I am creating an address book xml feed from a MySQL database, everything is working fine, but I have a section tag which gets the first letter of the surname and pops it in that tag. I only want this to display if it has changed, but for some reason my brain isn't working this morning!
Current code:
<?php
echo "<?xml version=\"1.0\" encoding=\"UTF-8\"?>";
echo "<data>";
do {
$char = $row_fetch["surname_add"];
$section = $char[0];
//if(changed???){
echo "<section><character>".$section."</character>";
//}
echo "<person>";
echo "<name>".$row_fetch["firstname_add"]." ".$row_fetch["surname_add"]."</name>";
echo "<title>".$row_fetch["title_add"]."</title>";
echo "</person>";
//if(){
echo "</section>";
//}
} while ($row_fetch = mysql_fetch_assoc($fetch));
echo "</data>";
?>
Any help on this welcome, don't know why I can't think of it!
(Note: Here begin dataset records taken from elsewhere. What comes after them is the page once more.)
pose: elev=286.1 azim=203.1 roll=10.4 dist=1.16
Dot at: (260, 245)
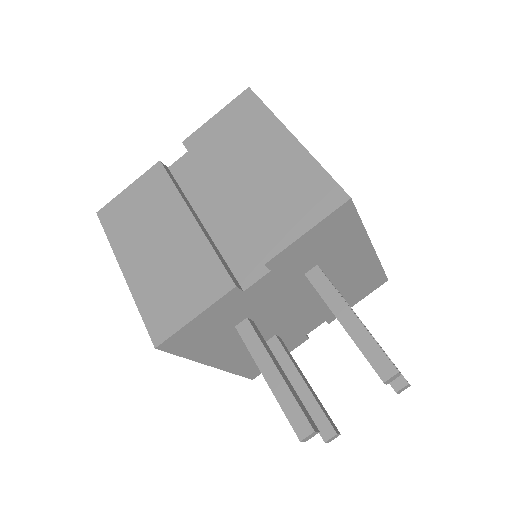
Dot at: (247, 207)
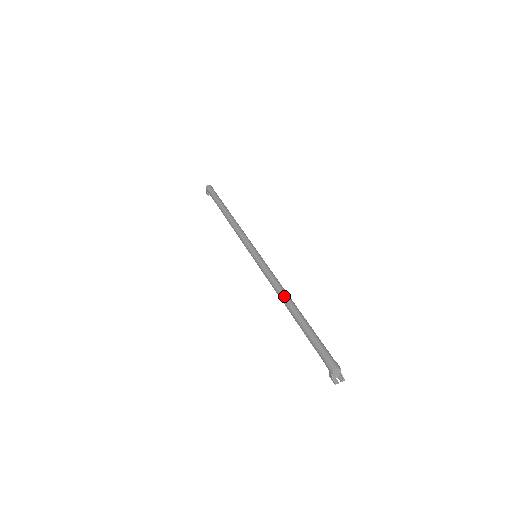
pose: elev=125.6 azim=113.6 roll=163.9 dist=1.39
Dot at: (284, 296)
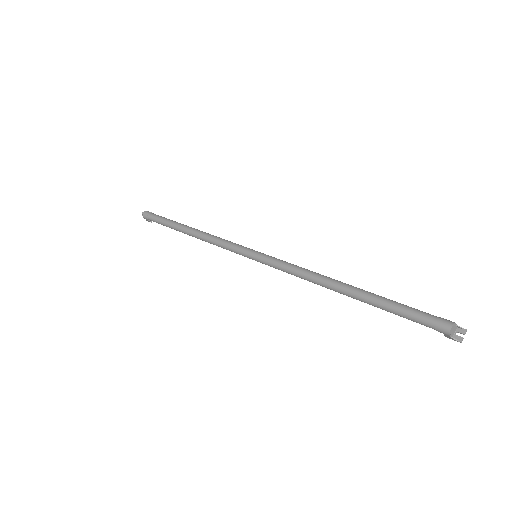
Dot at: (324, 282)
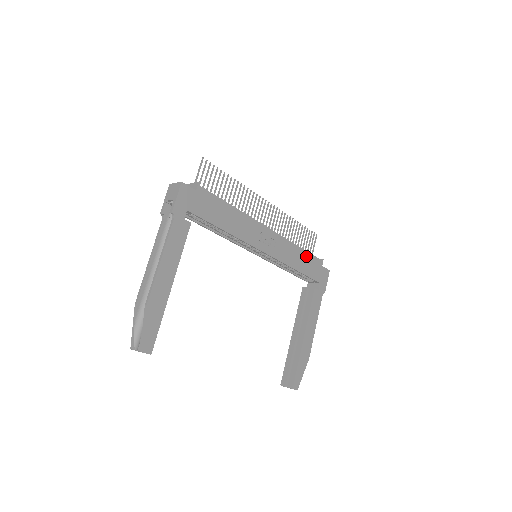
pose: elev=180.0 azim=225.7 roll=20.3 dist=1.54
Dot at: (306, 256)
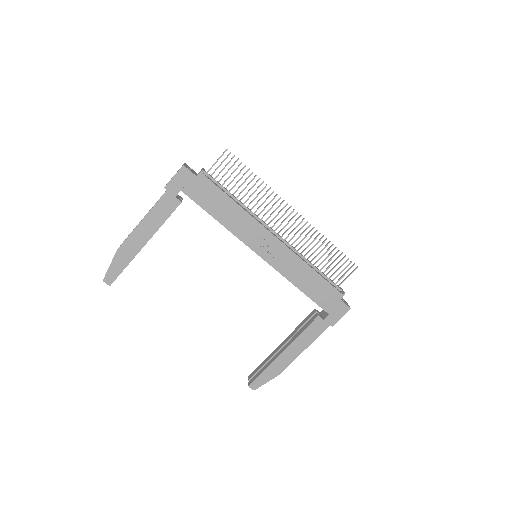
Dot at: (319, 281)
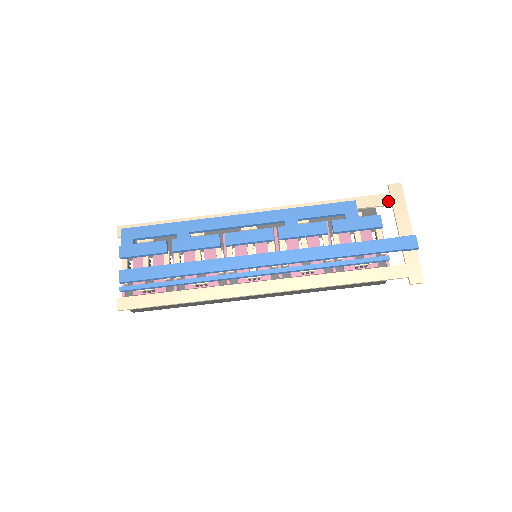
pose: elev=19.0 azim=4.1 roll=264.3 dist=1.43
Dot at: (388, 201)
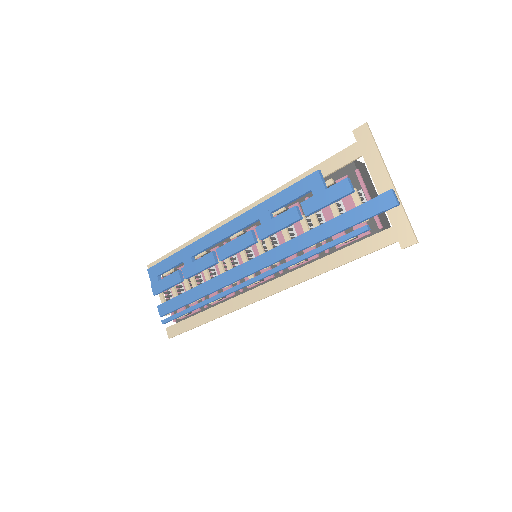
Dot at: (356, 153)
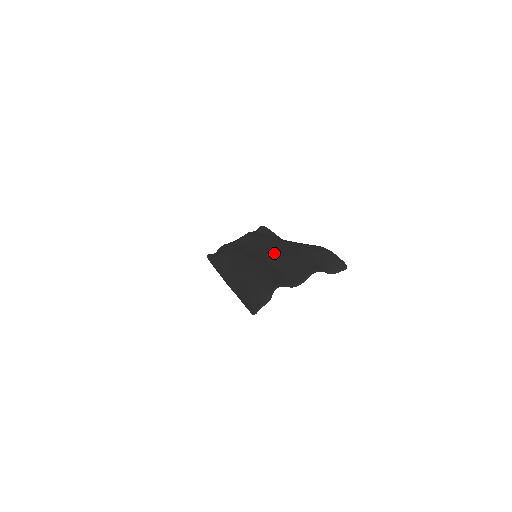
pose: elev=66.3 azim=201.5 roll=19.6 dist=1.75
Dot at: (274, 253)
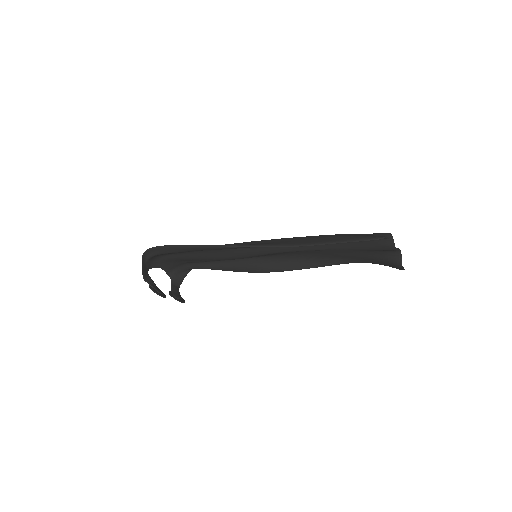
Dot at: occluded
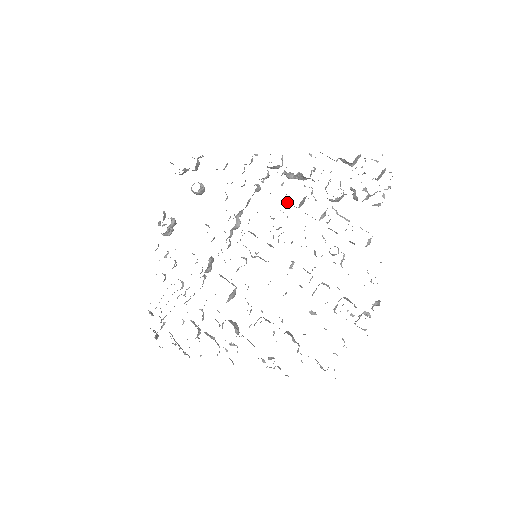
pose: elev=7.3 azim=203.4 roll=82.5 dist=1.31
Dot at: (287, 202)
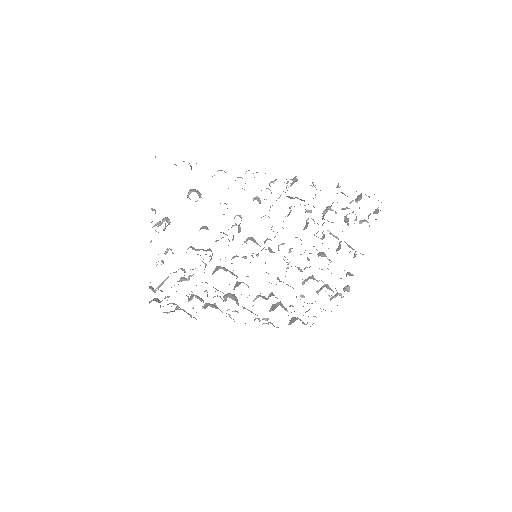
Dot at: occluded
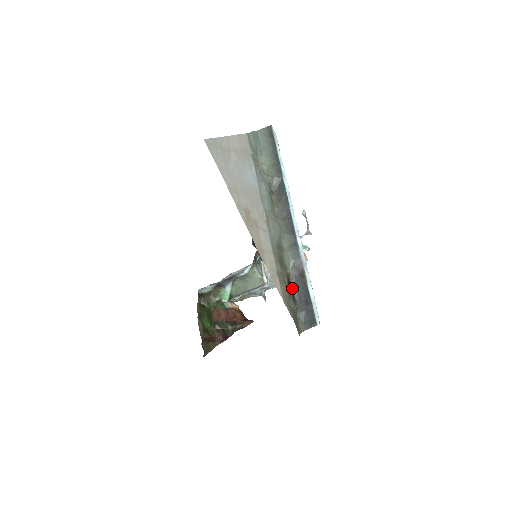
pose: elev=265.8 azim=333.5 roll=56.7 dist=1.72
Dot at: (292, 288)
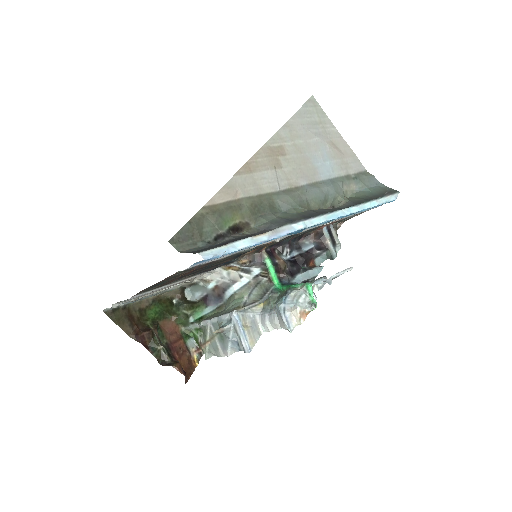
Dot at: (233, 234)
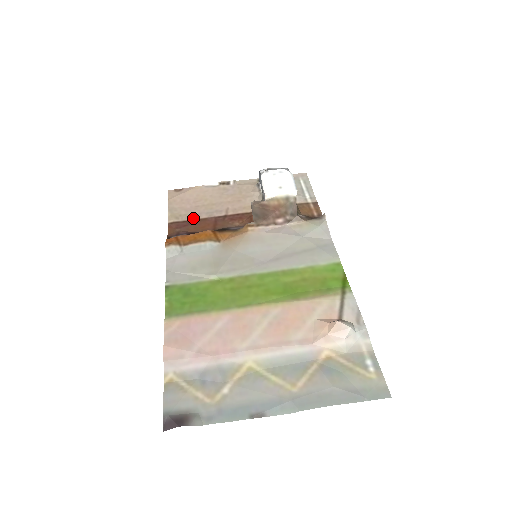
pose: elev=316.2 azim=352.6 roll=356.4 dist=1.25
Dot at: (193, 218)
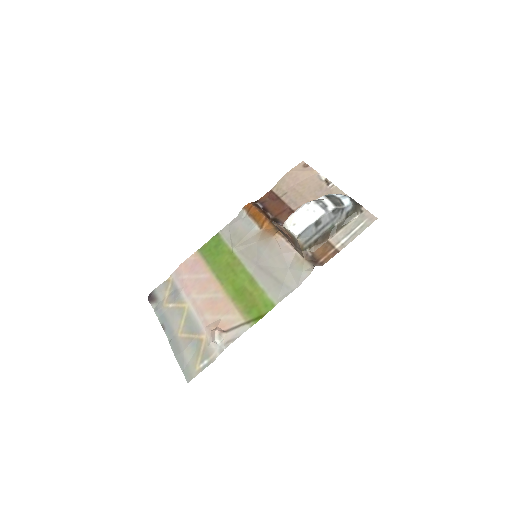
Dot at: (282, 197)
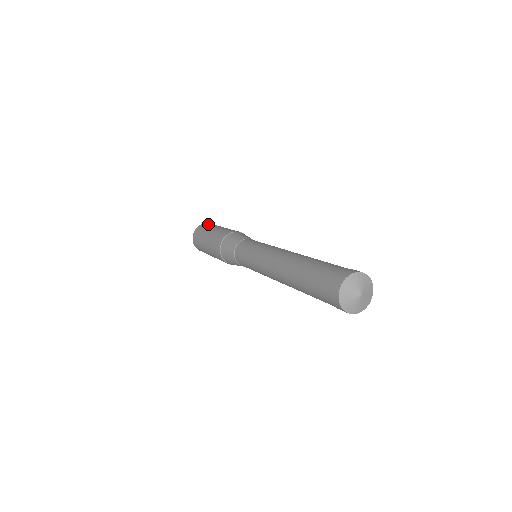
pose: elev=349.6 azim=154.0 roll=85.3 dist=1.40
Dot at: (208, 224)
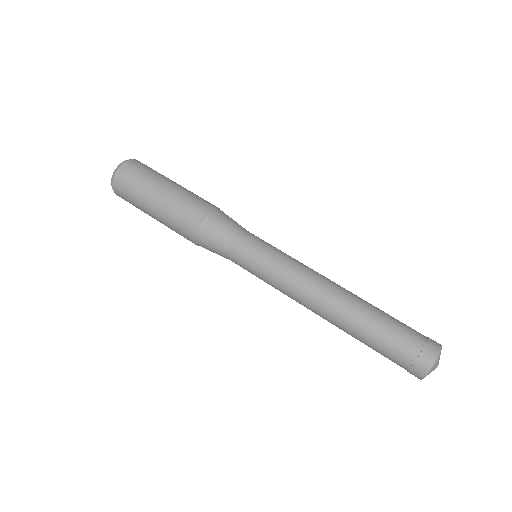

And if you still want to generate XML manually, I suppose, something like this will work:
$section = "NoSectionStartedYet";
while ($row_fetch = mysql_fetch_assoc($fetch)) {
$char = $row_fetch["surname_add"];
if ($char[0] != $section)
{
if ($section != "NoSectionStartedYet")
{
echo "</section>";
}
$section = $char[0];
echo "<section><character>".$section."</character>";
}
echo "<person>";
echo "<name>".$row_fetch["firstname_add"]." ".$row_fetch["surname_add"]."</name>";
echo "<title>".$row_fetch["title_add"]."</title>";
echo "</person>";
}
echo "</section>";
To be sure that your XML is valid it is better to build a DOM tree, here is an example from the PHP manual:
<?php
$doc = new DOMDocument;
$node = $doc->createElement("para");
$newnode = $doc->appendChild($node);
echo $doc->saveXML();
?>